Tuesday, December 02, 2008

Keep Your Voice Down

Over Thanksgiving at my parents Chamudi had his usual highjinx--"I climb this" "I jump that" "I dump this"--and I had my usual responses, including the all-time favorite "I'm going to count to 5" and the old-standby of just picking him up and moving him.

My mother and her childhood friend (Don't you love parenting as a spectator sport?) thought it was hilarious. "It's so different," they said, recalling--with what seemed like nostalgia--how their mothers used to yell and yell and how they'd go from one house to another trying to figure out who yelled louder.

Mom's a yeller too--no doubt the product of her own yelling mama. Like Nana before her she's also a loving, caring mother, so I, like Mom, just accepted it as part of the deal.

And then there's me. I've got it in me...I definitely do. When Chamudi gets naughty and super-willful all I want to do is rage at him. I feel so angry and so disrespected and mad...at this cute little two-year-old who I love more than life itself.

But I've got something else in me too. Maybe the memory of what it's like to grow up in a loud household and the knowledge that Abba--who grew up with a mild mama--doesn't see a place for raised voices in a happy home. Or the knowledge that by reasoning with Chamudi I'm both teaching and modeling self-control. Whatever it is I swallow my anger the best I can...and I'm always, without exception, glad that I did.

2 comments:

Anonymous said...

So I also am from a yelling--no, screaming--home, and I've vowed not to be that way since I hated it. So instead, only when I am really desperate, i count to Silly 3. I feel the need to do it, but then I say ooooooooooooone, tttttooodly two, th-th-th reeee or some such and I calm myself down while actually getting some action on my son's part. Means that I haven't had to yell quite as much.
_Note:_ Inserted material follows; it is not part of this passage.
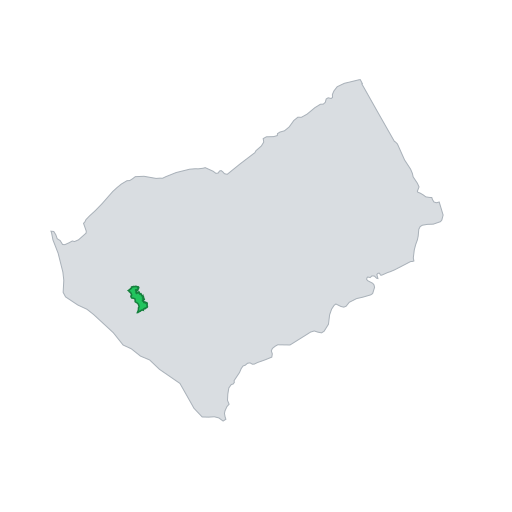 Assin North, Central, Ghana shown in context, rotated 61°
{"feature_id": "2480657B44214183650816", "entity_name": "Assin North", "entity_type": "district", "adm_level": 2, "iso_a3": "GHA", "parent_name": "Ghana", "parent_adm1": "Central", "projection": "albers", "projection_center": [-1.35, 5.826], "detail": "fine", "context": "in_parent", "style": "filled", "palette": "green", "viewbox_px": 512, "rotation_deg": 61, "n_neighbors": 0, "source": "geoboundaries", "source_scale": "gbopen_adm2", "svg_char_len": 6820}
<svg xmlns="http://www.w3.org/2000/svg" viewBox="0 0 512 512"><g transform="rotate(61 256 256)"><path d="M310.9,72.5L314.6,76.0L315.4,78.0L314.1,85.5L311.4,90.8L309.7,95.7L309.9,98.2L311.6,100.7L317.2,104.5L320.1,107.0L323.5,110.9L327.4,114.6L334.0,119.4L336.9,120.3L336.7,121.6L335.8,123.5L335.3,141.6L334.8,146.3L334.3,148.7L333.7,155.4L333.0,156.4L331.7,156.3L330.6,156.6L330.3,157.9L330.8,159.3L334.8,160.3L333.9,161.3L330.9,162.2L329.6,164.3L330.2,166.6L328.5,168.5L329.0,169.7L330.1,170.6L331.7,170.3L336.4,167.2L338.4,166.8L340.9,167.5L345.4,172.2L345.6,174.5L343.8,182.5L342.0,188.7L341.7,196.9L343.6,201.5L343.3,204.0L341.3,206.2L336.7,209.4L337.0,211.6L339.1,215.6L343.1,220.1L350.8,225.7L354.8,232.9L355.0,235.9L352.6,238.8L349.8,241.4L349.0,245.1L350.3,269.4L344.2,280.0L344.2,283.0L344.8,286.5L346.4,288.6L349.5,289.2L352.1,291.2L351.2,298.6L349.9,306.2L349.7,309.9L348.9,311.6L346.6,313.0L345.7,315.4L346.3,318.4L345.9,320.6L347.2,323.4L349.9,326.9L354.4,335.6L356.1,336.3L356.9,338.1L356.4,339.9L358.2,343.7L363.1,347.6L368.4,350.9L372.6,351.4L373.6,354.4L376.4,358.2L378.4,359.9L381.6,361.0L384.2,361.5L384.4,364.8L379.6,367.0L376.4,370.4L374.0,375.5L370.7,381.1L359.0,384.1L354.6,384.1L330.6,384.3L308.3,395.4L295.4,399.4L287.5,405.6L276.8,410.0L269.4,415.4L253.9,418.0L228.5,426.4L220.6,429.7L212.5,435.6L199.4,442.4L194.3,442.3L184.1,435.9L176.4,432.7L157.6,427.7L143.5,425.8L136.7,423.6L134.9,423.3L136.5,421.0L140.4,420.8L144.5,421.5L147.6,419.8L152.2,419.6L153.4,417.7L153.8,413.1L153.8,409.4L155.4,407.7L155.8,403.3L153.6,393.5L152.0,392.4L143.8,391.0L143.2,389.1L141.7,387.0L140.2,382.0L138.4,374.5L135.6,365.2L130.1,349.9L128.8,344.4L127.8,338.9L127.6,332.3L128.8,329.9L128.6,326.5L128.1,323.1L132.0,315.3L139.7,305.8L141.3,302.4L142.7,300.0L142.9,296.5L144.3,285.4L147.9,272.0L150.2,266.9L151.8,264.2L153.6,259.7L154.1,257.6L161.1,252.4L164.3,251.0L165.1,248.9L164.0,246.7L164.4,245.1L166.1,244.3L168.7,243.7L170.6,241.6L167.7,225.0L165.3,208.5L165.2,207.1L163.8,204.8L162.4,198.0L160.1,194.0L156.8,192.8L156.8,189.1L160.1,182.8L161.0,179.0L159.4,177.9L159.2,175.0L160.3,170.4L159.8,167.5L159.2,164.4L155.8,157.2L154.9,152.1L156.7,149.1L156.7,142.6L154.8,132.5L154.5,126.1L155.8,123.5L155.2,120.9L152.7,118.5L152.6,116.2L154.7,113.9L154.4,112.2L151.8,110.9L149.4,107.8L147.3,102.9L147.8,95.0L151.8,80.5L152.3,79.3L156.8,79.4L156.8,80.0L170.7,79.9L186.6,79.8L205.7,79.6L223.0,79.4L223.7,78.8L226.6,78.0L244.0,79.5L255.0,78.7L259.6,79.2L263.0,80.2L270.5,79.6L274.6,79.9L277.6,83.5L278.8,83.5L280.5,82.0L283.5,80.2L286.6,78.8L288.8,76.0L290.1,73.9L292.1,74.3L295.0,74.2L296.9,72.4L297.6,69.6L310.9,72.5Z" fill="#d9dde1" stroke="#a8b0b8" stroke-width="1"/><path d="M230.9,385.1L232.0,385.1L232.8,384.9L233.2,384.0L234.0,383.3L234.8,382.7L236.3,383.1L236.7,383.6L237.6,383.8L238.8,383.0L240.4,382.4L241.3,382.3L243.7,382.8L244.3,383.9L246.3,385.1L248.0,387.2L248.2,386.8L248.2,386.6L248.1,386.3L248.0,386.0L248.1,385.5L248.1,385.1L247.9,384.6L248.0,384.5L248.2,384.1L248.2,383.8L248.1,383.7L247.9,383.3L247.9,383.1L247.9,382.8L247.9,382.7L248.0,382.5L247.9,382.3L248.0,382.2L248.0,381.9L248.2,381.7L248.3,381.5L248.3,381.4L248.5,381.2L248.4,381.2L248.4,380.9L248.3,380.6L248.1,380.5L248.0,380.4L248.0,380.2L247.9,379.9L247.8,379.7L247.9,379.4L248.1,379.2L248.3,379.0L248.3,378.8L248.3,378.6L248.3,378.4L248.1,378.3L247.9,378.3L248.0,378.3L247.8,378.2L247.9,377.9L247.9,377.7L248.0,377.5L248.1,377.4L248.1,377.2L248.2,376.9L248.1,376.3L248.0,375.9L247.9,375.7L247.6,375.5L247.3,375.7L247.0,375.5L246.9,375.5L246.7,375.4L246.4,375.1L246.2,375.2L245.9,375.1L245.7,374.8L245.2,374.5L245.2,374.4L244.9,374.2L244.7,374.2L244.4,374.2L244.4,374.3L244.0,374.1L243.9,374.2L243.8,374.3L243.7,374.3L243.5,374.6L243.4,374.8L243.3,375.1L243.4,375.3L243.2,375.3L242.9,375.4L242.8,375.5L242.7,375.4L242.8,375.3L242.8,375.2L242.6,375.2L242.5,375.3L242.3,375.6L242.4,375.8L242.5,375.9L242.6,376.1L242.4,376.4L242.5,376.5L242.4,376.6L242.2,376.7L241.9,376.5L241.8,376.1L241.7,376.0L241.2,376.1L241.1,376.3L240.9,376.5L240.7,376.8L240.4,377.0L240.1,376.9L239.9,376.9L239.7,376.7L239.9,376.5L240.0,376.1L239.6,375.9L239.5,375.7L239.5,375.2L239.8,374.9L239.8,374.7L239.7,374.6L239.3,374.7L239.2,374.8L239.2,375.1L238.9,375.3L238.6,375.3L238.3,375.2L238.2,375.2L238.0,375.3L237.9,375.4L237.7,375.5L237.6,375.3L237.8,375.3L237.9,375.2L238.0,375.0L238.1,374.8L238.2,374.7L237.8,374.7L237.8,374.9L237.7,374.9L237.5,375.0L237.4,374.9L237.5,374.7L237.4,374.5L237.4,374.3L237.2,374.3L237.1,374.2L236.9,374.2L236.6,374.2L236.2,374.2L235.9,374.2L235.7,374.1L235.7,374.4L235.8,374.5L235.9,374.8L235.7,375.0L235.4,375.2L235.2,375.0L234.8,375.0L234.7,375.0L234.4,375.1L234.2,374.9L233.9,374.9L233.6,374.9L233.3,374.9L233.3,375.0L233.5,375.2L233.5,375.3L233.4,375.4L233.3,375.7L233.2,375.9L233.1,376.0L233.0,375.9L232.8,375.6L232.7,375.6L232.6,375.8L232.4,375.8L232.3,376.1L232.1,376.1L231.7,375.9L231.4,375.8L231.3,376.5L231.2,376.5L230.9,376.4L230.8,376.2L230.8,375.9L230.7,375.8L230.5,376.0L230.6,376.5L230.8,376.8L231.0,376.9L231.0,377.1L230.8,377.4L230.9,377.6L230.8,377.9L230.8,378.4L230.5,378.3L230.4,378.4L230.2,378.6L230.0,378.8L229.9,378.7L229.9,378.3L229.7,378.2L229.3,378.0L229.2,378.0L229.4,378.1L229.3,378.3L229.2,378.3L228.9,378.1L228.5,378.0L228.5,377.9L228.7,377.7L228.4,377.6L228.2,377.6L227.9,377.5L227.6,377.8L227.5,377.7L227.3,377.6L227.5,377.4L227.5,377.2L227.6,376.9L227.6,376.7L228.0,376.6L228.2,376.8L228.4,376.8L228.6,376.8L228.7,376.7L228.5,376.4L228.4,376.4L228.4,376.2L228.6,376.0L228.6,375.9L228.3,375.6L228.1,375.6L228.0,375.4L227.8,375.4L227.7,375.3L227.5,374.8L227.5,374.6L227.4,374.5L227.3,374.4L227.2,374.5L227.1,374.9L226.8,374.8L226.8,374.7L226.8,374.3L226.9,374.2L227.0,374.2L226.9,373.9L226.6,373.9L226.4,373.8L226.2,373.8L225.9,373.9L225.9,374.1L226.0,374.2L226.3,374.3L226.2,374.4L225.9,374.6L225.7,374.5L225.4,374.5L225.2,374.8L225.0,375.2L224.7,375.3L224.6,375.6L224.4,375.6L224.3,375.8L224.1,376.1L224.2,376.3L224.2,376.5L223.9,376.9L224.0,377.0L223.9,377.1L223.3,377.7L223.3,377.8L223.5,378.1L223.4,378.2L223.3,378.5L223.1,378.7L223.2,378.9L223.1,379.0L222.9,379.3L223.1,379.4L223.1,379.6L223.2,379.8L223.3,380.0L223.2,380.1L223.4,380.2L223.4,380.3L223.6,380.4L223.8,380.6L223.7,380.8L223.8,381.1L223.7,381.2L223.7,381.3L223.7,381.5L224.1,381.8L224.0,382.1L224.0,382.3L224.1,382.5L224.1,382.8L224.0,383.0L224.1,383.3L224.2,383.5L224.3,383.5L224.3,384.0L224.3,384.4L224.5,384.3L224.8,384.2L225.0,384.2L225.3,384.1L225.5,384.1L225.9,384.1L226.4,383.9L226.5,383.8L226.7,383.5L226.9,383.5L226.9,383.4L227.0,383.4L227.4,383.4L227.6,383.5L227.8,383.5L228.1,383.5L228.3,383.3L228.6,383.5L228.8,383.5L229.0,383.5L229.3,383.6L229.7,383.6L229.9,383.9L230.0,383.9L230.0,384.1L230.2,384.3L230.2,384.6L230.5,384.8L230.7,384.7L230.9,385.1Z" fill="#22c55e" stroke="#15803d" stroke-width="1.5"/></g></svg>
Thank goodness...

Maya said...

I'm from a yelling home, too. And I also hated it and refuse to do it. I like the count to silly 3 idea from anon! So far this has worked for me: I stop whatever I am doing, say my daughter's name in a low, serious, deliberate voice, followed by "no." You have to maintain eye contact. Of course, she's really sensitive and that often makes her burst into tears. I could see it not working on, say, someone like my brother.